Data supplied ▸
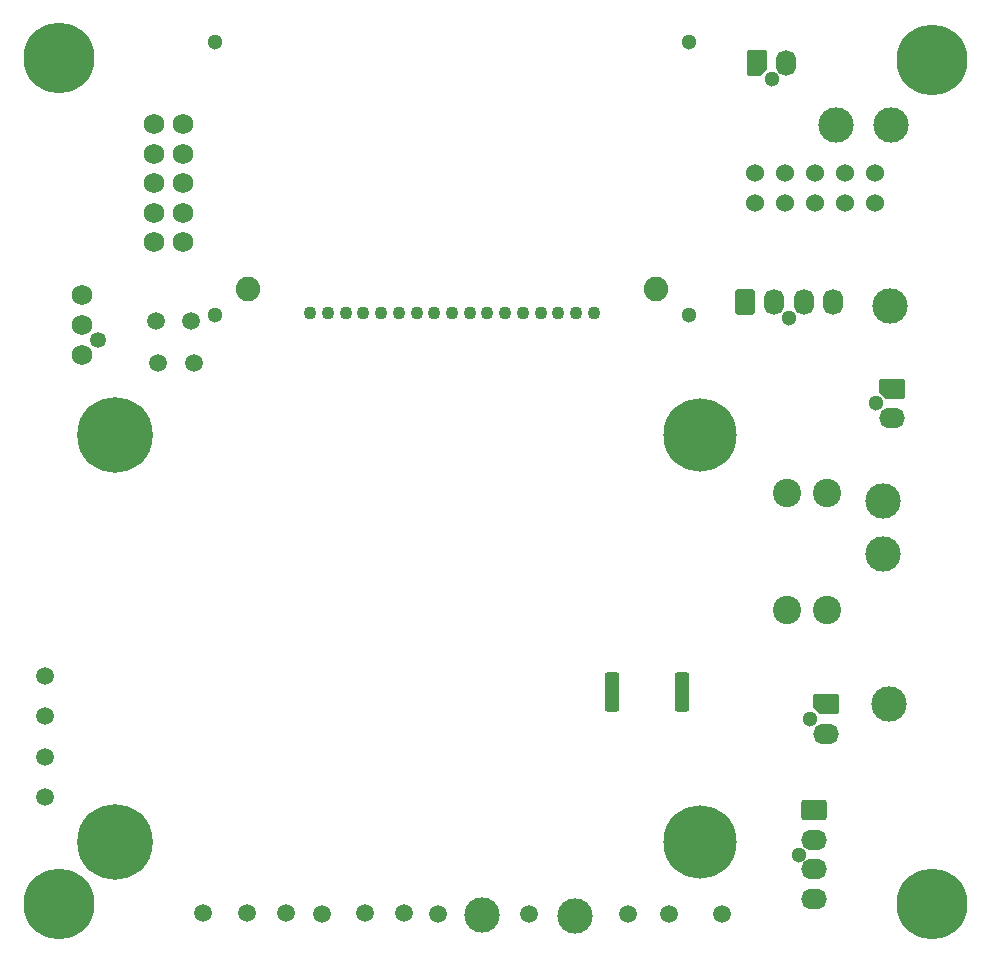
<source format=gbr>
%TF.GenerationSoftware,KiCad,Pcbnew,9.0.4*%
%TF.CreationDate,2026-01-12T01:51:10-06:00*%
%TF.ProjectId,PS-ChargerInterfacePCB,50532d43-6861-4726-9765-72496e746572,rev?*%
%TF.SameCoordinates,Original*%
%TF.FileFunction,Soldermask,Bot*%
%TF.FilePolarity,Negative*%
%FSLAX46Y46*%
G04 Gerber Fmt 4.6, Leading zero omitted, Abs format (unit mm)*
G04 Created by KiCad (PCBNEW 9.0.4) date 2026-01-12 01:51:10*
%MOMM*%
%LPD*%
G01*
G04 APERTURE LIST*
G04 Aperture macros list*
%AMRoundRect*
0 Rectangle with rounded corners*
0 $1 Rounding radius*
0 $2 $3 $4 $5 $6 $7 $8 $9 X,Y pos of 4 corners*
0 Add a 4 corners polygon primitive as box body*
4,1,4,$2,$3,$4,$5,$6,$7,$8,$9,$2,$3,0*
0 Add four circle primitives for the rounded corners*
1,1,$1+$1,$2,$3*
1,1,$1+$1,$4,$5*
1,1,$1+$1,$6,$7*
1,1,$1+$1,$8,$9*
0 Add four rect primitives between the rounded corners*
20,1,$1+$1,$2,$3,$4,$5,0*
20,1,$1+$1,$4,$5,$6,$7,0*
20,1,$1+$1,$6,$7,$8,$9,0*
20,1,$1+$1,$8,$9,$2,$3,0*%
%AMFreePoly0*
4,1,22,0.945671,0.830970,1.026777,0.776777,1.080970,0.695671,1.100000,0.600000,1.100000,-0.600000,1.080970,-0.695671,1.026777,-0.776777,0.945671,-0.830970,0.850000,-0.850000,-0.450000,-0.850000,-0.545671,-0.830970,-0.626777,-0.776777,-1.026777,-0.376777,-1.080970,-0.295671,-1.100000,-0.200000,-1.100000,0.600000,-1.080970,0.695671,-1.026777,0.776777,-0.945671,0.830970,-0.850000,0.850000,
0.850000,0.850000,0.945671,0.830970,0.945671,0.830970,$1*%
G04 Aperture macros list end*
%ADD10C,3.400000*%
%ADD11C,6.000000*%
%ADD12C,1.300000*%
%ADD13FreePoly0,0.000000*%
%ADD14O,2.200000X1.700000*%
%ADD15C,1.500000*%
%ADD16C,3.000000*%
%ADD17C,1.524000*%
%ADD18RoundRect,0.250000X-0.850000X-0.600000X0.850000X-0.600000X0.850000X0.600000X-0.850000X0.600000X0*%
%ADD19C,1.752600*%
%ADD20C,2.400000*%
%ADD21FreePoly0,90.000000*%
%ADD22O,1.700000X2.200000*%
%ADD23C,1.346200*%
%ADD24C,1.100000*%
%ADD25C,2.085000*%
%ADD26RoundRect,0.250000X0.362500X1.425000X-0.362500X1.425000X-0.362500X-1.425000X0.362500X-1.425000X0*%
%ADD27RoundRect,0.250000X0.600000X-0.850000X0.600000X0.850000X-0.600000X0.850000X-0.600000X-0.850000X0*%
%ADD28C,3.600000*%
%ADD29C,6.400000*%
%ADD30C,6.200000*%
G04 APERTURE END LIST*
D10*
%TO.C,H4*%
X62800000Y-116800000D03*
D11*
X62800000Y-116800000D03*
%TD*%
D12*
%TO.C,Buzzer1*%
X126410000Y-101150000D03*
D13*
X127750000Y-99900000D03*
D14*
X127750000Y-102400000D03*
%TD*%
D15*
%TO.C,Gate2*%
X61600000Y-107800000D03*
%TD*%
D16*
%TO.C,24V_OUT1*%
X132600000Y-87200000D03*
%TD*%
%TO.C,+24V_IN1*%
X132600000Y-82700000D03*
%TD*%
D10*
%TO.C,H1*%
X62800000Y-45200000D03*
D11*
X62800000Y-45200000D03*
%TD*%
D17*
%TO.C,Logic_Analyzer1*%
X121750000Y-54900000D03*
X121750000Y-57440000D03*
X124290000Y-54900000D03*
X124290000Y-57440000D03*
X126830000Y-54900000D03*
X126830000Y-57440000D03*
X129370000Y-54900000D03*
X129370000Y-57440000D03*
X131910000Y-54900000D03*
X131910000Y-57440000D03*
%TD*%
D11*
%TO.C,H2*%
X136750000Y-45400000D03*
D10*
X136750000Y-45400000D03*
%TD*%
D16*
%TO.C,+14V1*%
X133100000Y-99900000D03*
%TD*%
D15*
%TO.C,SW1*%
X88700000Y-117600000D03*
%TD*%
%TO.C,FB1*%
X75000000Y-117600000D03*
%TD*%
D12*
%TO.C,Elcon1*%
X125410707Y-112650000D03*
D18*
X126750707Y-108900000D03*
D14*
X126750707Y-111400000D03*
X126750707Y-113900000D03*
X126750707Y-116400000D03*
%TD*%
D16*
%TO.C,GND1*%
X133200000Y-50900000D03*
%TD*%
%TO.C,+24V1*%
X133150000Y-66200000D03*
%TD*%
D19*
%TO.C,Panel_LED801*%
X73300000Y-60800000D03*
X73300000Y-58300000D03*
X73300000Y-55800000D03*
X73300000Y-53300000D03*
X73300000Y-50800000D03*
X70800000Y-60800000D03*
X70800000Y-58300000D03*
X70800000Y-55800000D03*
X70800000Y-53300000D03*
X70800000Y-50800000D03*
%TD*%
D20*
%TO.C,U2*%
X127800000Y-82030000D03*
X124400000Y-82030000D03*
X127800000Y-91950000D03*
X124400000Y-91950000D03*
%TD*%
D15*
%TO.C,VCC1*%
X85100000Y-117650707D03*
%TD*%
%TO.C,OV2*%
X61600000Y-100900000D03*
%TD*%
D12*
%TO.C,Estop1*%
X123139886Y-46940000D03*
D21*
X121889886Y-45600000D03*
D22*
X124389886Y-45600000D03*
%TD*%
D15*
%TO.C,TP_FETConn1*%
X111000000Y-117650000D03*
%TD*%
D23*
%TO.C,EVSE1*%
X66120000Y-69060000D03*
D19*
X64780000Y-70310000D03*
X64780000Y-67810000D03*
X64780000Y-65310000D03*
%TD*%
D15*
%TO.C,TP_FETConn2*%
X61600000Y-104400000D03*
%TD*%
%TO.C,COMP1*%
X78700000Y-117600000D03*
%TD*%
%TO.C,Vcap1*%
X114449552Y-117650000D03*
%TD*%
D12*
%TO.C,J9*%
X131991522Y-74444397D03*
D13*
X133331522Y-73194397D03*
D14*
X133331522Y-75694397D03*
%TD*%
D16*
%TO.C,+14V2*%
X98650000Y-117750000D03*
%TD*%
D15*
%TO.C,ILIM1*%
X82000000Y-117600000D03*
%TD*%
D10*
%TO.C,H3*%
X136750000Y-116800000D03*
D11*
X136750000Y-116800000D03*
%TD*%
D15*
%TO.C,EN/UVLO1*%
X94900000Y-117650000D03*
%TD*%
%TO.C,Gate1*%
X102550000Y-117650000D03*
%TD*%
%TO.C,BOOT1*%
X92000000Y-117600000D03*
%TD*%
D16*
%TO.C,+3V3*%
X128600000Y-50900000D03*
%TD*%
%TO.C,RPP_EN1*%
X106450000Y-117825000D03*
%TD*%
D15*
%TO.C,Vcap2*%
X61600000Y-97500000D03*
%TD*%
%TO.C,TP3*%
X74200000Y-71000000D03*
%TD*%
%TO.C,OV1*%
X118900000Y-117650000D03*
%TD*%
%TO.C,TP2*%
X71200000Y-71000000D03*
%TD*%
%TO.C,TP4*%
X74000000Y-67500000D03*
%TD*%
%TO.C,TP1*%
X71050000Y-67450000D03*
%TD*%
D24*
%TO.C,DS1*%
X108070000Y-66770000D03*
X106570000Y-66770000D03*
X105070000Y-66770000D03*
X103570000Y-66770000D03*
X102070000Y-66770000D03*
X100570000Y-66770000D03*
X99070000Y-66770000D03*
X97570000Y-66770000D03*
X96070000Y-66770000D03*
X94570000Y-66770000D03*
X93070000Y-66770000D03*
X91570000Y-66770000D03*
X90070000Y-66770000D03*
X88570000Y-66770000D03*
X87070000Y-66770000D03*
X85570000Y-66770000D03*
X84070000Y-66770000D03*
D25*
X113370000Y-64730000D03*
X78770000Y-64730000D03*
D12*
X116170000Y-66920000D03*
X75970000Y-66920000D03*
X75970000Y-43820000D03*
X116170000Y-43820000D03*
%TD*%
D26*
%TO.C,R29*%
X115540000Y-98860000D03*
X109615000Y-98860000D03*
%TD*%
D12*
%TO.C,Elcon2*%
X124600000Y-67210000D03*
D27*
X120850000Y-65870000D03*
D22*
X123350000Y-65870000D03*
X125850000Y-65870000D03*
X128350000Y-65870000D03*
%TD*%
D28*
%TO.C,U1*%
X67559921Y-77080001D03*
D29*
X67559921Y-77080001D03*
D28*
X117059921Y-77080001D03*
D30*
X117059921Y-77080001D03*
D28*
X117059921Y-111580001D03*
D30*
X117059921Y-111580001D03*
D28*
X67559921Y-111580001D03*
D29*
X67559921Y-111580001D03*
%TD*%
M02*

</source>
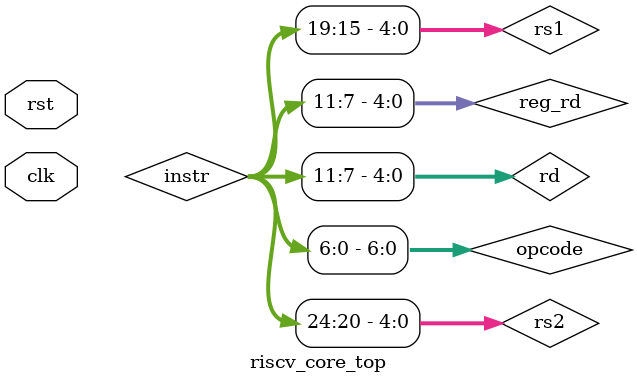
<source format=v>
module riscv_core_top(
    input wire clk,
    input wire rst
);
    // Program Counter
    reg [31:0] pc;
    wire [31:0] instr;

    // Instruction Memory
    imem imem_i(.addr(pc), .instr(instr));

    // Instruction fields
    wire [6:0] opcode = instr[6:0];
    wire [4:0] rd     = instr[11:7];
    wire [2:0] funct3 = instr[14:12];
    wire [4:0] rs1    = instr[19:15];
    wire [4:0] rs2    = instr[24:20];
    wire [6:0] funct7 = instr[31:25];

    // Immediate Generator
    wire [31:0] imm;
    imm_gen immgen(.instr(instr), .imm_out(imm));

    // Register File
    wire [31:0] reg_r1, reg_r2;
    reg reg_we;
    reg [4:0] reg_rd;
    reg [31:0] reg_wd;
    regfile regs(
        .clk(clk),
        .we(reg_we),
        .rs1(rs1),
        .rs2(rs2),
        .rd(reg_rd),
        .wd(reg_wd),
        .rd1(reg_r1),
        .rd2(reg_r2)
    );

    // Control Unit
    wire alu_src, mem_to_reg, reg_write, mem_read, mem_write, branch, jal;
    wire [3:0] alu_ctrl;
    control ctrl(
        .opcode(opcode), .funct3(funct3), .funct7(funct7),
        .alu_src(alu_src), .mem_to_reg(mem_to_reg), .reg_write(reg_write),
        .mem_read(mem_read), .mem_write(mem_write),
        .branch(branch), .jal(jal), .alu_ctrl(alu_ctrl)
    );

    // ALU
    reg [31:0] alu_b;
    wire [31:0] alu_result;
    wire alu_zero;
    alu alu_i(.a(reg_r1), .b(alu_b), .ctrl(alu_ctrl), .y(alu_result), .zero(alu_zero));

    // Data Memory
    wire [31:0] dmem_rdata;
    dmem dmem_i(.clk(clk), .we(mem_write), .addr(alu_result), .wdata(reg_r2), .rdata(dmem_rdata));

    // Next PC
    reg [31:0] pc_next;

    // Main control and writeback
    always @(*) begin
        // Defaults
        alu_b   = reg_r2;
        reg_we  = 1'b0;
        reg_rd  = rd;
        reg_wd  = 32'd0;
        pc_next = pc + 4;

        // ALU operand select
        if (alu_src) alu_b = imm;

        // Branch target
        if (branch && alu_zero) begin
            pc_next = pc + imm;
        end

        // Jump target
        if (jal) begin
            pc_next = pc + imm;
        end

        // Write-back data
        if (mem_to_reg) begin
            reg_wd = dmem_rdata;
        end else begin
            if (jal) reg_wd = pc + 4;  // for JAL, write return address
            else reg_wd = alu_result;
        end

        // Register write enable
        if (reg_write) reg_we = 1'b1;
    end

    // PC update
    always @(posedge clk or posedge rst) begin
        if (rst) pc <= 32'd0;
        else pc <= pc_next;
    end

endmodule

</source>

Your instructions ▸
What do the lines above say from the one containing "1,1,$1+$1,$8,$9*" down to the one containing "X121750000Y-57440000D03*"? Return them exactly, both end lines included, and only them.

Written answer ▸
1,1,$1+$1,$8,$9*
0 Add four rect primitives between the rounded corners*
20,1,$1+$1,$2,$3,$4,$5,0*
20,1,$1+$1,$4,$5,$6,$7,0*
20,1,$1+$1,$6,$7,$8,$9,0*
20,1,$1+$1,$8,$9,$2,$3,0*%
%AMFreePoly0*
4,1,22,0.945671,0.830970,1.026777,0.776777,1.080970,0.695671,1.100000,0.600000,1.100000,-0.600000,1.080970,-0.695671,1.026777,-0.776777,0.945671,-0.830970,0.850000,-0.850000,-0.450000,-0.850000,-0.545671,-0.830970,-0.626777,-0.776777,-1.026777,-0.376777,-1.080970,-0.295671,-1.100000,-0.200000,-1.100000,0.600000,-1.080970,0.695671,-1.026777,0.776777,-0.945671,0.830970,-0.850000,0.850000,
0.850000,0.850000,0.945671,0.830970,0.945671,0.830970,$1*%
G04 Aperture macros list end*
%ADD10C,3.400000*%
%ADD11C,6.000000*%
%ADD12C,1.300000*%
%ADD13FreePoly0,0.000000*%
%ADD14O,2.200000X1.700000*%
%ADD15C,1.500000*%
%ADD16C,3.000000*%
%ADD17C,1.524000*%
%ADD18RoundRect,0.250000X-0.850000X-0.600000X0.850000X-0.600000X0.850000X0.600000X-0.850000X0.600000X0*%
%ADD19C,1.752600*%
%ADD20C,2.400000*%
%ADD21FreePoly0,90.000000*%
%ADD22O,1.700000X2.200000*%
%ADD23C,1.346200*%
%ADD24C,1.100000*%
%ADD25C,2.085000*%
%ADD26RoundRect,0.250000X0.362500X1.425000X-0.362500X1.425000X-0.362500X-1.425000X0.362500X-1.425000X0*%
%ADD27RoundRect,0.250000X0.600000X-0.850000X0.600000X0.850000X-0.600000X0.850000X-0.600000X-0.850000X0*%
%ADD28C,3.600000*%
%ADD29C,6.400000*%
%ADD30C,6.200000*%
G04 APERTURE END LIST*
D10*
%TO.C,H4*%
X62800000Y-116800000D03*
D11*
X62800000Y-116800000D03*
%TD*%
D12*
%TO.C,Buzzer1*%
X126410000Y-101150000D03*
D13*
X127750000Y-99900000D03*
D14*
X127750000Y-102400000D03*
%TD*%
D15*
%TO.C,Gate2*%
X61600000Y-107800000D03*
%TD*%
D16*
%TO.C,24V_OUT1*%
X132600000Y-87200000D03*
%TD*%
%TO.C,+24V_IN1*%
X132600000Y-82700000D03*
%TD*%
D10*
%TO.C,H1*%
X62800000Y-45200000D03*
D11*
X62800000Y-45200000D03*
%TD*%
D17*
%TO.C,Logic_Analyzer1*%
X121750000Y-54900000D03*
X121750000Y-57440000D03*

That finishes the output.